Tâche demandée A
Recopiez mot pour mot les entrées, de la ligne qui contient « scientific name: Loasa nitida » jusqu'à la ligne qui contient « name author: (Kaulf.) J. Sm. », celle-ci comprise.

Extrait du texte
Avec mon collègue Philippe Henry, nous avons rédigé une tribune relative au lancement du Pacte d’excellence de la Ministre Milquet. Cette carte blanche est parue sur le site du Vif.

Je me permets également de vous la reproduire ci-dessous.

Il y a quelques mois, la Ministre de l’éducation, Mme Joëlle Milquet, annonçait le lancement d’un processus par lequel elle entend laisser sa marque sur sa nouvelle compétence : le Pacte pour un enseignement d’Excellence.

Nous devrions nous réjouir : un processus participatif, visant à « refonder l’école » est en marche. Nous même, écologistes, l’avions réclamé, rejoignant nombre d’acteurs de l’école. Mais le Pacte prend un bien mauvais départ, comme en atteste son intitulé et objectif principal : un enseignement « d’Excellence ».

Jamais contents, crâneront certains. « Excellence et émancipation sociale ne s’opposent pas », répondra la Ministre. Ce serait la même chose, en soi. Celui qui oserait s’opposer à l’excellence ne serait qu’un tenant de la médiocrité, du nivellement par le bas. Selon le sens commun, un enseignement d’excellence pourrait simplement renvoyer à un objectif de meilleure qualité de l’éducation, ce à quoi nous ne pourrions que souscrire, mais en réalité ce choix sémantique fait écho à un véritable projet politique, à une vision de l’enseignement que nous ne pouvons partager.

Étymologiquement, la notion d’excellence signifie « s’élever avant les autres », « l’emporter », « être à une position supérieure ». Sociologiquement, l’excellence se réfère à la hiérarchisation, à l’idée de classement et renvoie aux valeurs liées à la concurrence et à la compétition1. Appliqué d’abord au monde de l’entreprise, sur base notamment d’un ouvrage de management publié par deux consultants de Mc Kinsey, le concept est devenu celui du siècle : dans tous les secteurs – économiques, sociaux, éducatifs – on ne jure plus que par l’excellence.

Entrées extraites
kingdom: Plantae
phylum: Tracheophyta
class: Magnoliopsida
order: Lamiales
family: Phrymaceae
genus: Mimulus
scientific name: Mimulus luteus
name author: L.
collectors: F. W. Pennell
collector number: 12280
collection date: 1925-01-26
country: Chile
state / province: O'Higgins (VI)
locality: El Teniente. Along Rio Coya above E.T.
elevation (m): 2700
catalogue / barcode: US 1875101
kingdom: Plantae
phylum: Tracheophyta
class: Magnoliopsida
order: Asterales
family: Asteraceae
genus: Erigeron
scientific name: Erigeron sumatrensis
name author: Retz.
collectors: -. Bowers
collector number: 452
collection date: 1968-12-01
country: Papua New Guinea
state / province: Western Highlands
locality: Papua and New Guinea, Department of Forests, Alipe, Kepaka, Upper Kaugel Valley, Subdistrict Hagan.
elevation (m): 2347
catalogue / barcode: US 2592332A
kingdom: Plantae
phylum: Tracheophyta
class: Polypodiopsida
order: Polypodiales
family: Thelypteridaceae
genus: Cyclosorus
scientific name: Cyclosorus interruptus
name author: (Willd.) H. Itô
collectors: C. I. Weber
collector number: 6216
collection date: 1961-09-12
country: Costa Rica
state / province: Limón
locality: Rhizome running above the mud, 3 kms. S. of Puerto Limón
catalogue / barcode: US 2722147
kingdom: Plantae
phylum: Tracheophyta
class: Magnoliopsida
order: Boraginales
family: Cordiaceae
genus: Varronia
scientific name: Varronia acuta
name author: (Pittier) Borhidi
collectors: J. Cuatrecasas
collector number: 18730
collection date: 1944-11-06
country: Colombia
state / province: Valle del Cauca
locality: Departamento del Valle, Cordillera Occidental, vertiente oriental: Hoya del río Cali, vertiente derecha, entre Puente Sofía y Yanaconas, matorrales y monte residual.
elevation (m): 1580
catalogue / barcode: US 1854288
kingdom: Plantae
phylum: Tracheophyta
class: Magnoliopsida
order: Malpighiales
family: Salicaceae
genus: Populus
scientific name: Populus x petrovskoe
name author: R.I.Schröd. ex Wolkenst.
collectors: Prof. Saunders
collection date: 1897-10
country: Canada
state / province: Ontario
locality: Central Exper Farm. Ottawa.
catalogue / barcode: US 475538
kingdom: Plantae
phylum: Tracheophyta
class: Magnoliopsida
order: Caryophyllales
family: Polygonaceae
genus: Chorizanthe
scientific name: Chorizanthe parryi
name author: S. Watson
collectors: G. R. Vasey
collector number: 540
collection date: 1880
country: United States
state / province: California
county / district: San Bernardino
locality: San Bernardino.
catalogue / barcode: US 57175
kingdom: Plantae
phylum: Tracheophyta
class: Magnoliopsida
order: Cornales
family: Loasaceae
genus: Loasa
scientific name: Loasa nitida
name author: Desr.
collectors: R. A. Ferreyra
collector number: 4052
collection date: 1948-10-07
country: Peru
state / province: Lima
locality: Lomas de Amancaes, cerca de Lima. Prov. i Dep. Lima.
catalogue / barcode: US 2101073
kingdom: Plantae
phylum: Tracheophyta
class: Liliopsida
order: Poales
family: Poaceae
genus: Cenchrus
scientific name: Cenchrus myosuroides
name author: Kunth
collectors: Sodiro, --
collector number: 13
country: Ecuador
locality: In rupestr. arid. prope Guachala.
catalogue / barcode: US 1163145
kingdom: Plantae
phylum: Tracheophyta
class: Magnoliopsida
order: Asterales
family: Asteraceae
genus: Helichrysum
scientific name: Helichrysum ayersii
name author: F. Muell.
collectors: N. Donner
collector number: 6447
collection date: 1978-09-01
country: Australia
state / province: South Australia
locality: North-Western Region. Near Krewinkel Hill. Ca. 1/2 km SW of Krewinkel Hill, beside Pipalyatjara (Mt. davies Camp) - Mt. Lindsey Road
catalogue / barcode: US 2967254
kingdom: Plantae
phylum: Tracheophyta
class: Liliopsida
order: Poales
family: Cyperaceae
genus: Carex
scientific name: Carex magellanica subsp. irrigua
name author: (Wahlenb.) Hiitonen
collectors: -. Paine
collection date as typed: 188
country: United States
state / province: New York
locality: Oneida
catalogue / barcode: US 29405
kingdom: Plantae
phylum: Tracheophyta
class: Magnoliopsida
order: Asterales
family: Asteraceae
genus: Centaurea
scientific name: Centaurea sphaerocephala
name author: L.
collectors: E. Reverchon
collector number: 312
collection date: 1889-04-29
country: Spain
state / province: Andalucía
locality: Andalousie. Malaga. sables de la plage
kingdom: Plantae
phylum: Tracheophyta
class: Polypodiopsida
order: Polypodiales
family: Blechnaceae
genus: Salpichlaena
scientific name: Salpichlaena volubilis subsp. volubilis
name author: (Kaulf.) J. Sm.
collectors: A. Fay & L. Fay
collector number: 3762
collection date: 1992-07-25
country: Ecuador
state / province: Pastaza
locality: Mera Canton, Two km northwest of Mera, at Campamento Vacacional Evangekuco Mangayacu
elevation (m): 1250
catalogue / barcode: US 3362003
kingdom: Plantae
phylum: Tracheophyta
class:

Tâche demandée B
Reprenez à l'identique le passage du texte sur le Pacte d'excellence, de « Étymologiquement, la notion » jusqu'à « que par l’excellence. » inclus.

Réponse attendue A
scientific name: Loasa nitida
name author: Desr.
collectors: R. A. Ferreyra
collector number: 4052
collection date: 1948-10-07
country: Peru
state / province: Lima
locality: Lomas de Amancaes, cerca de Lima. Prov. i Dep. Lima.
catalogue / barcode: US 2101073
kingdom: Plantae
phylum: Tracheophyta
class: Liliopsida
order: Poales
family: Poaceae
genus: Cenchrus
scientific name: Cenchrus myosuroides
name author: Kunth
collectors: Sodiro, --
collector number: 13
country: Ecuador
locality: In rupestr. arid. prope Guachala.
catalogue / barcode: US 1163145
kingdom: Plantae
phylum: Tracheophyta
class: Magnoliopsida
order: Asterales
family: Asteraceae
genus: Helichrysum
scientific name: Helichrysum ayersii
name author: F. Muell.
collectors: N. Donner
collector number: 6447
collection date: 1978-09-01
country: Australia
state / province: South Australia
locality: North-Western Region. Near Krewinkel Hill. Ca. 1/2 km SW of Krewinkel Hill, beside Pipalyatjara (Mt. davies Camp) - Mt. Lindsey Road
catalogue / barcode: US 2967254
kingdom: Plantae
phylum: Tracheophyta
class: Liliopsida
order: Poales
family: Cyperaceae
genus: Carex
scientific name: Carex magellanica subsp. irrigua
name author: (Wahlenb.) Hiitonen
collectors: -. Paine
collection date as typed: 188
country: United States
state / province: New York
locality: Oneida
catalogue / barcode: US 29405
kingdom: Plantae
phylum: Tracheophyta
class: Magnoliopsida
order: Asterales
family: Asteraceae
genus: Centaurea
scientific name: Centaurea sphaerocephala
name author: L.
collectors: E. Reverchon
collector number: 312
collection date: 1889-04-29
country: Spain
state / province: Andalucía
locality: Andalousie. Malaga. sables de la plage
kingdom: Plantae
phylum: Tracheophyta
class: Polypodiopsida
order: Polypodiales
family: Blechnaceae
genus: Salpichlaena
scientific name: Salpichlaena volubilis subsp. volubilis
name author: (Kaulf.) J. Sm.

Réponse attendue B
Étymologiquement, la notion d’excellence signifie « s’élever avant les autres », « l’emporter », « être à une position supérieure ». Sociologiquement, l’excellence se réfère à la hiérarchisation, à l’idée de classement et renvoie aux valeurs liées à la concurrence et à la compétition1. Appliqué d’abord au monde de l’entreprise, sur base notamment d’un ouvrage de management publié par deux consultants de Mc Kinsey, le concept est devenu celui du siècle : dans tous les secteurs – économiques, sociaux, éducatifs – on ne jure plus que par l’excellence.